The Handmaid’s Tale, la recensione della terza stagione

La terza stagione di The Handmaid’s Tale (trailer) si conferma un prodotto seriale di successo e soprattutto di grande impatto, dal punto di vista estetico ma anche da quello dei contenuti che, per la loro potenza, sono ormai entrati a far parte del nostro immaginario contemporaneo.

Trasmessa in America nel 2019 da Hulu e in Italia da TIMVISION, la nuova stagione riprende a livello narrativo l’esatto momento in cui eravamo stati lasciati nel precedente finale di stagione. June (interpretata dalla ormai nota Elisabeth Moss), dopo aver affidato la figlia Nicole ad Alex (Alexis Bledel) con il compito di portarla in salvo in Canada, prende la difficile decisione di non fuggire insieme a loro e di restare nell’infernale Gilead.

La terza stagione vede ancora le vicende di June all’interno della dittatura di Gilead ma, adesso, la protagonista ha una consapevolezza diversa, un fuoco vivo che le arde dentro: è pronta a tutto pur di salvare la figlia Hannah e le altre ancelle. June non ha più paura ed è pronta a farsi carico del nuovo movimento rivoluzionario e di resistenza, che abbiamo già avuto modo di intravedere nella precedente stagione e che ha lo scopo di portare dall’interno Gilead alla disfatta. Questo cambiamento della protagonista sarà il vero leitmotiv che manderà avanti la narrazione della terza stagione, segnando un cambio di rotta con le precedenti.

Il fuoco vivo nell’animo di June si manifesta anche nelle scelte stilistiche. Vediamo sempre più luoghi flebilmente illuminati, ideali per alimentare una resistenza pronta a rovesciare l’ordine precostituito, e sempre meno le “coreografie” (ormai un classico di The Handmaid’s Tale) del movimento delle divise rosse delle ancelle che, inquadrate dall’alto, ricordano quasi una danza o una lenta marcia di stanchi soldati. Quello che invece non manca sono le violenze fisiche e mentali a danno delle ancelle, sempre più atroci ed esplicite, a ricordare che la libertà, in un inferno del genere, si può ottenere solo ad un prezzo molto alto.

June, nello scorrere delle tredici puntate che compongono la stagione, acquisisce sempre più i connotati di un personaggio grigio, né totalmente buono né totalmente cattivo; il docile agnellino dei primi episodi della prima stagione, a causa dei molteplici abusi, si è trasformato in un feroce lupo, a tratti assetato di vendetta. Nella sua mente si staglia un nitido obiettivo forgiato da nobili principi, ed è pronta a tutto per stringerlo tra le mani, anche se questo significa perseguirlo con azioni o metodi violenti.

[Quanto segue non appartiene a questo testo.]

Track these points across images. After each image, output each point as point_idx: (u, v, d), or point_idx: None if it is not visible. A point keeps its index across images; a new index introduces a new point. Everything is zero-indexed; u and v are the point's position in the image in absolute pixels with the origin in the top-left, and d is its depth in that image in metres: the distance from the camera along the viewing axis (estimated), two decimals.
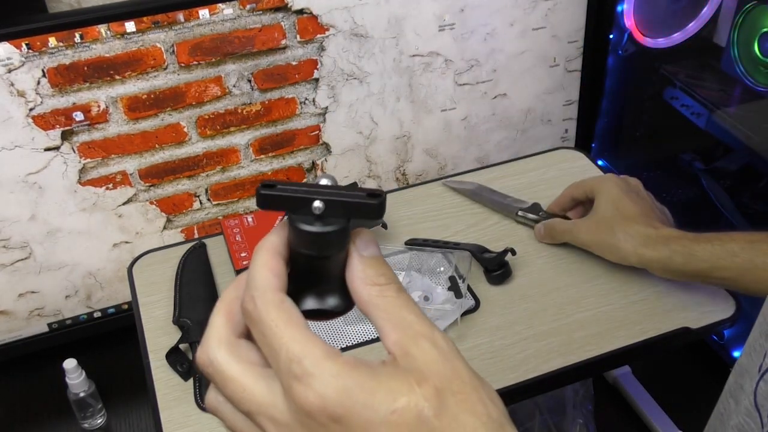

Anche questa terza stagione fornisce largo spazio alla rappresentazione delle figure femminili e alle loro contraddizioni: ai personaggi di Alex e Zia Lydia (Ann Dowd) vengono dedicate due intense puntate che portano lo spettatore ad una maggiore comprensione ed empatia. Una di queste tratta la fuga di Alex in Canada e il suo disperato tentativo di riprendersi la vita che aveva un tempo, ma con la consapevolezza che ormai le violenze subite l’hanno resa una persona diversa. L’altra focalizza invece la vita “pre-Gilead” di Zia Lydia, l’incarnazione della perversione e violenza di una donna verso le altre donne. Sempre più importanza a livello narrativo viene poi data al personaggio di Serena Watherford (Yvonne Strahoski): il suo essere contemporaneamente vittima e carnefice in un sistema che lei stesso ha contribuito a creare, inizia a sgretolarsi. Si delinea un nuovo tipo di donna, consapevole dei suoi errori e intenzionata ad ascoltare il suo cuore e l’amore per Nicole.

Degne di nota e ormai riconoscibili sono la composizione simbolica delle inquadrature di The Handmaid’s Tale, la scelta dei colori e la volontà di trasmette emozioni potenti, legate al destino di una donna costretta a vivere in un mondo ai limiti dell’assurdo. Tutta questa potenza confluisce del finale di stagione, che lascia lo spettatore a bocca aperta e consapevole che forse, il cambiamento tanto desiderato, non è poi così lontano.